Adrian Noble (mise en scène), Anthony Ward (décors, costumes), Jean Kalman (lumière), Sue Lefton (chorégraphie)
Les Arts Florissants, William Christie (direction)

L'incident survenu lors de la représentation du 15 mars se passerait de commentaires. Ayant repris plusieurs fois une phrase en attendant un effet scénique qui ne viendra pas, William Christie se tourne vers le public et déclare avec un mélange de jubilation rentrée et de colère bien réelle : "Mesdames et messieurs, je suis profondément désolé. Nous avons travaillé cette production avec passion depuis deux ans. Mais ce théâtre, qui est un joyau, ne fonctionne plus. Nous attendons en vain que Jupiter veuille bien descendre des cintres… Et depuis une semaine, nous n'avons ici que des problèmes". Le spectacle reprendra après quelques minutes de silence et de tension particulièrement lourde. Privé de Favart par les appuis politiques de Jérôme Savary lorsqu'il postulait à la succession de Pierre Médecin, Christie n'ignore pas que la vengeance est un plat à déguster froid. Cette sortie n'en illustre pas moins une sinistre réalité, à savoir la décomposition progressive d'une salle sans équivalent à Paris pour deux siècles de patrimoine musical, sevrée par les pouvoirs publics des moyens matériels les plus élémentaires et abandonnée à une politique artistique excluant à un ou deux évènements près le public des mélomanes.

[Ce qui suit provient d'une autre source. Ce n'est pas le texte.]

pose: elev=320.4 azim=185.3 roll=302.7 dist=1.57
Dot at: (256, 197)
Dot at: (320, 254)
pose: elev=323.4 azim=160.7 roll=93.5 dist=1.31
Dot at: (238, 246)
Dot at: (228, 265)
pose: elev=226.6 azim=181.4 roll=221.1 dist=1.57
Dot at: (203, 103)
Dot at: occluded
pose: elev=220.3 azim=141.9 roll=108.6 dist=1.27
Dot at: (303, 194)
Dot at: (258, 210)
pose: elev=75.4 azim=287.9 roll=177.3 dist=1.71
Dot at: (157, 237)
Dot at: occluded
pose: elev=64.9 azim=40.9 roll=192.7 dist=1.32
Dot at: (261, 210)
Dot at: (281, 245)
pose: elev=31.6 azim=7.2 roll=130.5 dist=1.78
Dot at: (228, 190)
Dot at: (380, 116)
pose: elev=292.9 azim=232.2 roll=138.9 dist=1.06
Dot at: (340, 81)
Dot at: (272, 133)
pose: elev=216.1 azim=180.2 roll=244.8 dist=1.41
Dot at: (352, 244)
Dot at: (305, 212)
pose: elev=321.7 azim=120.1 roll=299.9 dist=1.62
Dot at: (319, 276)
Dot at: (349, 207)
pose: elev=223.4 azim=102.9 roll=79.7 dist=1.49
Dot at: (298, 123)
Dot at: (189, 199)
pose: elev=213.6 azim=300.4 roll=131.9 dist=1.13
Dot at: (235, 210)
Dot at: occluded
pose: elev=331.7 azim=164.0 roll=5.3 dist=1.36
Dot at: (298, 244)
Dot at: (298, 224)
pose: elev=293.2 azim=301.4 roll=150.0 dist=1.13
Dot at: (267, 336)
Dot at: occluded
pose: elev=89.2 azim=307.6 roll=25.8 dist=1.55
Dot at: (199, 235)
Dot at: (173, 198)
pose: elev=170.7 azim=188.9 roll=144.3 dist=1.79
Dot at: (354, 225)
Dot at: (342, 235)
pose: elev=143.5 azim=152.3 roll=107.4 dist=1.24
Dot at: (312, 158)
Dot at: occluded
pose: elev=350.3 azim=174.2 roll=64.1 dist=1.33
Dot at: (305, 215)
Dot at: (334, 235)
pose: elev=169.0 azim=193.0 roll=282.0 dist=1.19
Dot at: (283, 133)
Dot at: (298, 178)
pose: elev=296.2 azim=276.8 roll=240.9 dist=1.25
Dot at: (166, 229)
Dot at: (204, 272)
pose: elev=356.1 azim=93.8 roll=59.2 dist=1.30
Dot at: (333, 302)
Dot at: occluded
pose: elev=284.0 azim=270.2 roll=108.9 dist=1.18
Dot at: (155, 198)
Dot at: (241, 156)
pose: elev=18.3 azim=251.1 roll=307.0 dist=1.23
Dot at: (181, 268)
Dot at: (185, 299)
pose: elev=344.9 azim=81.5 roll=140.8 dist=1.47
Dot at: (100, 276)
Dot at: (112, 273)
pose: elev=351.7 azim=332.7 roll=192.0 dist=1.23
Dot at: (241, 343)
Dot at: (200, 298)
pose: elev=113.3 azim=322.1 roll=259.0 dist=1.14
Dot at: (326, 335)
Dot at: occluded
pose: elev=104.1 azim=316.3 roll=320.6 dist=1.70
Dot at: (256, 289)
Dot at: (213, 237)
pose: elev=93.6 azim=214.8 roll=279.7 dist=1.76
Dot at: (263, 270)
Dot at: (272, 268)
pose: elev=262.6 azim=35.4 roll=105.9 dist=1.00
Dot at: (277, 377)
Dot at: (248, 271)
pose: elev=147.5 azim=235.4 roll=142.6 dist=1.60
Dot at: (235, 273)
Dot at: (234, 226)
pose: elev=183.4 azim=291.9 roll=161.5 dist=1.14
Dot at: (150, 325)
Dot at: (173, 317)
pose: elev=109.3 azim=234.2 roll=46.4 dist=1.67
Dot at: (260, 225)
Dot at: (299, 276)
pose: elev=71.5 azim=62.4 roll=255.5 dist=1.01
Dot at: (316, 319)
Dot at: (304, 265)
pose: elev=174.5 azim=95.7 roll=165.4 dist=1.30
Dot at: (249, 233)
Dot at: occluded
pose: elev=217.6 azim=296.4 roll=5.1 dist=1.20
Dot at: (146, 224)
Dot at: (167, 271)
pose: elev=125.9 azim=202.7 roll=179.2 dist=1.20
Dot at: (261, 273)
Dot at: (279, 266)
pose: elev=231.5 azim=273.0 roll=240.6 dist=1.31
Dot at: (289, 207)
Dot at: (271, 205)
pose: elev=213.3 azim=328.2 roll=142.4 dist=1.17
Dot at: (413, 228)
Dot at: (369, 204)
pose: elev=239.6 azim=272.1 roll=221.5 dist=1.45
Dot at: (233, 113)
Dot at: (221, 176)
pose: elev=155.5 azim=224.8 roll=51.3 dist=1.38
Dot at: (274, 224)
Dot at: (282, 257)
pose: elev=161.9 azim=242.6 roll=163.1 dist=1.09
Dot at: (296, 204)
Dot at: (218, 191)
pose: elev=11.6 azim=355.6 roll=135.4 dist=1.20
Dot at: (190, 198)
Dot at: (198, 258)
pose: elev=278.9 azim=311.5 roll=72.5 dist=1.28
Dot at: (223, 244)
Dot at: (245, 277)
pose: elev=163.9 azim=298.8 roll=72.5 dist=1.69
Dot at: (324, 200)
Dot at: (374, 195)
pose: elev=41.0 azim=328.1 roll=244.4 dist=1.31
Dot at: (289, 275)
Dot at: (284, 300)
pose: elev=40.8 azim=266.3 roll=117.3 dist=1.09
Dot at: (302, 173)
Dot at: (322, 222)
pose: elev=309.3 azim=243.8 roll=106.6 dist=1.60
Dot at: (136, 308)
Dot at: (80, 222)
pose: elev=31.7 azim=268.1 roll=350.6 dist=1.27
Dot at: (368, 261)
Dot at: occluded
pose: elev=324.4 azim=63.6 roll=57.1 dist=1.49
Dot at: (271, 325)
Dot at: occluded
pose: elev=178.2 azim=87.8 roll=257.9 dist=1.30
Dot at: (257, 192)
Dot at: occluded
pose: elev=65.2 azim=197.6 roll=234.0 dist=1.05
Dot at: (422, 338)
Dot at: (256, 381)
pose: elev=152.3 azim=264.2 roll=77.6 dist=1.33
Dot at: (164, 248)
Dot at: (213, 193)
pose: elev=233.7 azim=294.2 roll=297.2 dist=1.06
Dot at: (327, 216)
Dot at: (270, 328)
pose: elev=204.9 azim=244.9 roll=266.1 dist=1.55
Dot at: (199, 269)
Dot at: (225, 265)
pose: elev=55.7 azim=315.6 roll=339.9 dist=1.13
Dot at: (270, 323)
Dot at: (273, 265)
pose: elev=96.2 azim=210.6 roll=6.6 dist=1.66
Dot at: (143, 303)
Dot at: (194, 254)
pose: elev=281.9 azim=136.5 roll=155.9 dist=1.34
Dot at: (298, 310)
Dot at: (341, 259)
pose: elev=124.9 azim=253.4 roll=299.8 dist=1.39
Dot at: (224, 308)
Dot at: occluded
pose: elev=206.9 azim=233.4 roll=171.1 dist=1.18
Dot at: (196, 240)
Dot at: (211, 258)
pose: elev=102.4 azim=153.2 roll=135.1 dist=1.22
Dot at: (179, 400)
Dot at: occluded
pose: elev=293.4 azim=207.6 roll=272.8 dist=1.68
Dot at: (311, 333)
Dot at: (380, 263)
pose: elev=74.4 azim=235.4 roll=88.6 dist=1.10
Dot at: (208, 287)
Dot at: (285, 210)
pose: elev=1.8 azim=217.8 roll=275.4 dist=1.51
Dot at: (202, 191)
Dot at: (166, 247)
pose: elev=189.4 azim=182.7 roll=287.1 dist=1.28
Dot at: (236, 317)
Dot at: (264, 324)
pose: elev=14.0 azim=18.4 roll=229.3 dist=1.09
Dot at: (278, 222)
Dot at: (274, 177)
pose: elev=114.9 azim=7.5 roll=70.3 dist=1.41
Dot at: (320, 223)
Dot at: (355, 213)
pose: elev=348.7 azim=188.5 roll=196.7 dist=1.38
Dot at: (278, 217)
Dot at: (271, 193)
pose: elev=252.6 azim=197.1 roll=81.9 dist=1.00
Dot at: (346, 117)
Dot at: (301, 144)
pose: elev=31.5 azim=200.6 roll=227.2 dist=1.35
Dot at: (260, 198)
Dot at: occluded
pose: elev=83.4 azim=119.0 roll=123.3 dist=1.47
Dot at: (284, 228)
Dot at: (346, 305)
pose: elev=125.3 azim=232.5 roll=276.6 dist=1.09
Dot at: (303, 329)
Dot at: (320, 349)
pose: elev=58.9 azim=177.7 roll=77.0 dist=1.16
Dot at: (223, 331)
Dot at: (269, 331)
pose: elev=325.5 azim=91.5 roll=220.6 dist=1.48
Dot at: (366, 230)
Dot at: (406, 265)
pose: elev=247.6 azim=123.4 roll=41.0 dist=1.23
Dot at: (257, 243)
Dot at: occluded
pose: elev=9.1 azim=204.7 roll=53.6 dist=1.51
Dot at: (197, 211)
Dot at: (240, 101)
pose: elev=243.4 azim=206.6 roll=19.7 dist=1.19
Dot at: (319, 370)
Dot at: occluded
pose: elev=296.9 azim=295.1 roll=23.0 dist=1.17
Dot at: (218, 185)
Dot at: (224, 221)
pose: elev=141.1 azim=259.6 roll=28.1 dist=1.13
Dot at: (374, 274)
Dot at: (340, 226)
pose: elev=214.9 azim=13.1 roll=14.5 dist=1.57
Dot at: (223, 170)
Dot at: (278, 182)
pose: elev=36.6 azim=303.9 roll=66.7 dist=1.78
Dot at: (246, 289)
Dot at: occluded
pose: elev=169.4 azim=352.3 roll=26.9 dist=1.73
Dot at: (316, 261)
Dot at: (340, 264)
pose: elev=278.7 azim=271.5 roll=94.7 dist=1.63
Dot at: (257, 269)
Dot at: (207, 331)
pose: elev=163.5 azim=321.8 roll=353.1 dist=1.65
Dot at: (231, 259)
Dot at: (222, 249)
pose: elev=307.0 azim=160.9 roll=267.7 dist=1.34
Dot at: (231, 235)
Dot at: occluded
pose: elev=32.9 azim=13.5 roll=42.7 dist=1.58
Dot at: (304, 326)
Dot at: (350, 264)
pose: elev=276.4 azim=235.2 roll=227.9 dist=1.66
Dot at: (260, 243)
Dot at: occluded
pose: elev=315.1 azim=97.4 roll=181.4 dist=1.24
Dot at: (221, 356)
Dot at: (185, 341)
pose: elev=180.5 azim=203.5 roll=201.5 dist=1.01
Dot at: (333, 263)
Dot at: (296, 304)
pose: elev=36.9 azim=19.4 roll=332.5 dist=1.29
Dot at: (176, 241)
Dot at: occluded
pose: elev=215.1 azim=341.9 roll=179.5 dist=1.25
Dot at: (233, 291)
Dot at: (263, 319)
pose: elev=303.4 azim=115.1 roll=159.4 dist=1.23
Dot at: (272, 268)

Sa plus belle victoire, c'est pourtant par la musique que Bill la remporte. Car il suffit d'un murmure des voix, d'un accord de clavecin et d'orgue épanoui en ces murs pour rappeler la vocation naturelle, évidente de Favart. Oh, ce n'est pas que la distribution soit sans failles, ni l'orchestre incandescent ! Mais l'un et l'autre parlent la langue du lieu. Le spectacle beau et simple, admirablement travaillé d'Adrian Noble soutient de nouveau l'attention d'un bout à l'autre, et cet influx se communique à la direction de Christie, qui ne paraît jamais aussi naturelle que lorsqu'elle accompagne une production de haut niveau. On lui reprochera une certaine timidité expressive, ainsi que le caractère par trop systématique de la réalisation instrumentale, mais toutes les intentions dramatiques sonnent parfaitement juste, les transitions s'opèrent sans rupture, portées par un tapis orchestral réduit mais subtil de texture autant que de dessein - continuo extatique où l'on remarque en particulier le violoncelle de David Simpson, Christie lui-même jonglant avec bonheur entre clavecin, orgue et régale (il a la grande élégance de rester dans la fosse pour les saluts finals).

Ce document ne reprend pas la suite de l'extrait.